Жена долго мрачно смотрела на хмурого Таканова, в уголках её тёмных глазах блестели капли слёз. Неожиданно что-то щёлкнуло, взгляд Марии обесцветился. Она дёрнула плечом и уверенно пошла в сторону того, что называлось кухней.
Таканов медленно стряхнул с себя пыль улицы и тревог. Не пытаясь снова заговорить с раздраженной женой пошёл в комнату. «Дура она, Машка», - устало подумал он. Сел  в углу у синей стены, закрыл лицо руками и впал  в чёрную без образную пустоту.
Продравшееся утро ознаменовалось светом, неожиданно заползшим даже туда, где всегда было темно. Растолкало сознание и передёрнуло вечные мысли Петра Андреевича. Лишь открыв глаза, рассуждения поползли в сторону бога. «Не рано ли он включил свет… свет. Нет… в начале было слово…А может свет быть без слова?… Может. Мда...
Мария недовольно, но без лишних звуков кинула ему несколько кусков пищи. Потом взбесилась, стала надрываться, рыдать, заплакала…
- Дура, дура, - думал Таканов, вдыхая спекшийся воздух улицы. Шумный дом его остался позади. Улица молчала. Только он, государственный служащий спешил на работу. Был сухой день. Основные дела всех начинаются ночью. Лишь в тёмных закоулках тихонько варилась жизнь, превращаясь в траурный шёпот, в старый фонарик, запрятанный глубоко в кладовку. Таканов улыбнулся (если он вообще умел улыбаться), жизнь показалась спокойной и прекрасной. Даже не смотря на грязные гнилые улицы, вечную опасность и страх, дышащий в затылок. Скользкий и тихий, он заставлял биться сердце Таканова неровно, при малейшем движении пространства. Он щурился и останавливался, глядя на редких безумцев, перебегающих широкие площадки.

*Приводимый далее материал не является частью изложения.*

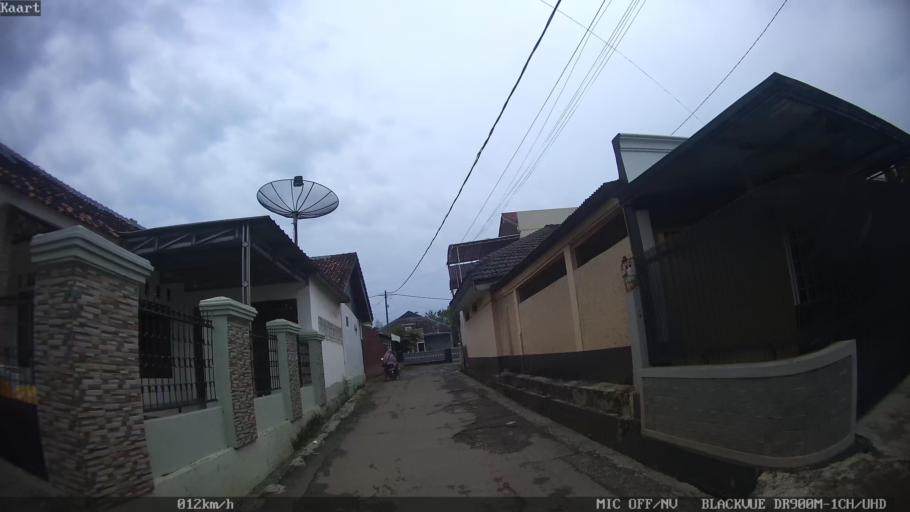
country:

Нет, он никогда не лез на рожон в этом жестоком злом мире. Он свернул на безопасную, хотя и длинную дорогу. Его путь лежал через батарейный базар. Тяжкое бремя на его совести. Здесь он мог продать свою тощую спину, заработать для семьи… Но как же диссертация, мысли?…
- С дороги! Падаль! – добро прохрипел какой-то здоровяк, прущий на себе огромный кусок сахара. Пётр Андреевич чуть не столкнулся с ним. Он робко извинился и стал проталкиваться в глубь.
- Да, этим миром правит свободный бартер, - усмехнулся он, с интересом лицезря кучку суетливых мирских существ.
- Эй ты, рыжая мразь! – окликнул Таканова скрюченный жизнью меняла, - подваливай сюда, хлеба за твоё барахло!
Пётр Андреевич испуганно прижал бумагу к груди, пожал плечами, и дёрнулся дальше в толпу.
Самодоволие, сладость, горечь, боязнь, узкие взгляды. Таканову удалось просочиться через этот беснующийся вертеп. Он облегчённо вздохнул, когда батарейный базар остался позади. Но чёрные мысли, навалившиеся на базаре, не оставили его, и вязкой слизью стали обволакивать сознание.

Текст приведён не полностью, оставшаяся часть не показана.